President's page, February 2019
Welcome to February – with luck spring is approaching. Looking back to last year what turned up was the ‘polar vortex’ so it’s perhaps best if I stick to tax and not weather forecasts!
It’s that time of year when, as well as being busy with self-assessment tax returns, your annual return for the CIOT is due. Thank you to all of you who managed to get your return in on time. This really saves the Institute staff time and all of us the additional cost involved in chasing the few who don’t. If your return is yet to be done it only takes a few minutes.
As I am sure many of you will know, Jean Jesty, Past President of the ATT, passed away on New Year’s eve. Right to the end Jean remained active in both the ATT and CIOT particularly on Professional Standards. Jeremy has said more on the ATT page, and a full obituary will run in the March 2019 issue. Our condolences go to Jean’s family and friends and everyone at the ATT.
I was very pleased to see that HMRC’s Chief, Jon Thompson, is now Sir Jon and Patrick Mears, Chair of the GAAR Panel was made OBE. Congratulations to them both – it is great to see members of the profession being recognised for the contribution they make. The other welcome announcement was that past President Bill Dodwell has been appointed as the new Director of the Office of Tax Simplification. Bill replaces Paul Morton and maintains an amazing run of former members of the CIOT Council who have held this role. I am sure he will do a great job.
Just before the end of last year I spent the day in Swansea together with Robert Lillycorp of South Wales branch as the guest of Terry Filer and her students in the University business school. What an amazing group (including Robert, whose enthusiasm for the CIOT encouragement of university students is infectious), the level of interest in tax both as a subject and as a possible career was incredible. And not just in the professional firms but also in HMRC to whom some had applied for graduate level entry. It was a great day even if I did feel outclassed and my thanks go to Terry and her students for the warm reception and to Robert for looking after me! I have no doubt that any firm would be better for having such talent – add some experience to the energy, intelligence and enthusiasm and you have an unbeatable combination.

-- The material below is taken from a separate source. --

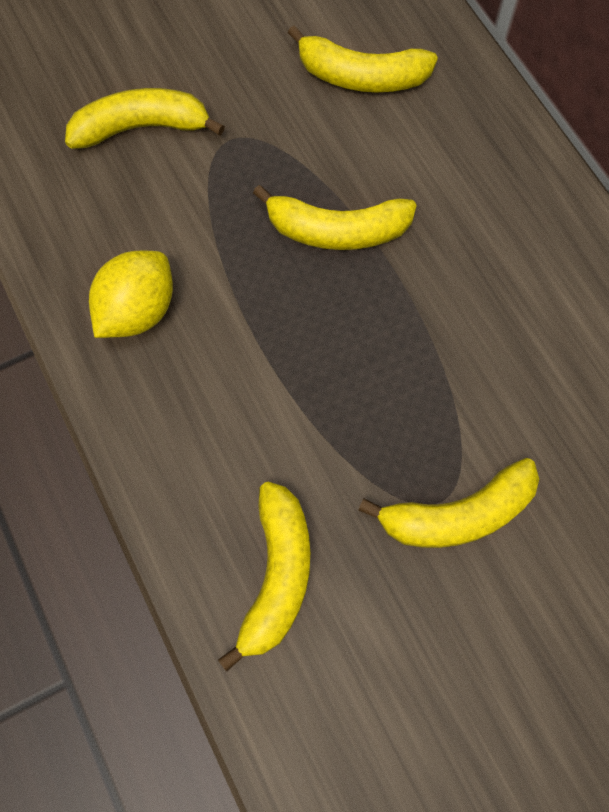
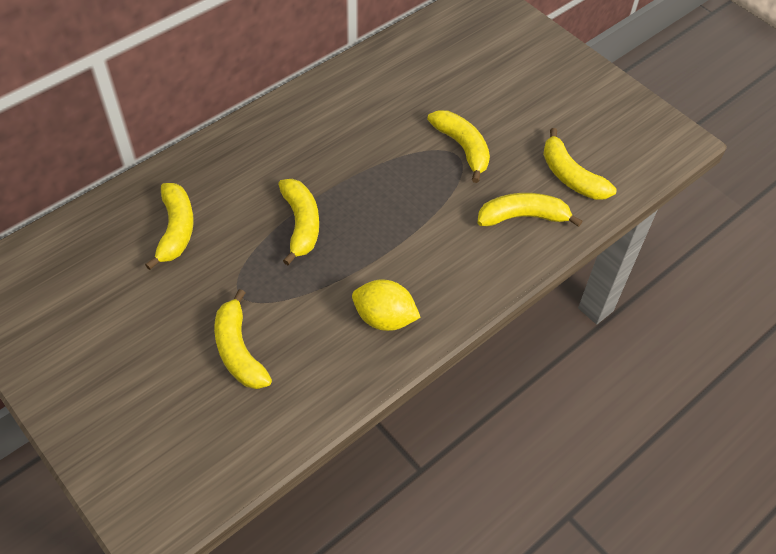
camera: 105 degrees left, 15 degrees down
(353, 700) = (570, 176): none -> yellow banana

We have just passed the self-assessment return deadline. I file online – as I expect more and more people do each year. On the whole, I find it clear and easy to use and I would recommend it. But there are aspects that I do find annoying – not least the lack of pre-population, for example, of employment details. Also try this next time: complete only the entries that apply to you and nothing else, when you get to the end it will give you a ticking off for numerous errors! When you check this, you find that it requires positive answers to some things and not others. For example, you must tell it whether or not you are blind, but even if you say you have a pension it does not require you to put in an amount. It requires you to say whether you had an underpayment in the previous year in addition to other related confirmations. Why does it not know? Some years ago (when I was still in HMRC) I had failed to put the PAYE from my Revenue salary on my return. All the self-assessment system did was issue a statement asking me to pay the amount that was ‘owing’ plus a payment on account for the following year. Leaving aside the legal rights and wrongs of such a demand what it did not do was flag me for enquiry as to why HMRC had seemingly failed to operate PAYE! When I contacted HMRC to correct this I was somewhat curtly told, in response to my suggestion that how the system had responded was a bit odd, that ‘I was entitled to my own opinion’! While this was, of course, true, it did not mean I was wrong. And this is equally relevant today since, in large part, many of HMRC’s difficulties in tackling PAYE and NIC avoidance have stemmed from the fact that the rules around tax and NIC management do not allow HMRC to recover from, or effectively counteract, its own delay and error. It would be interesting to know how many of the tens of thousands of open cases are going nowhere because HMRC realises that there is nowhere to go due to time limits or some other legal issue that blocks their path?
The CIOT and ATT have moved to their new home at the start of last month. It will take some time for the new office to settle down but the improvement in accommodation for the staff and ‘drop-in’-style facilities for volunteers is enormous. Also, with much better technology and meeting facilities the new office is a step change in what has gone before. Well done to everyone involved for your hard work.
It is Spring conference time in Cambridge next month – it has a really brilliant programme and I hope to see you there.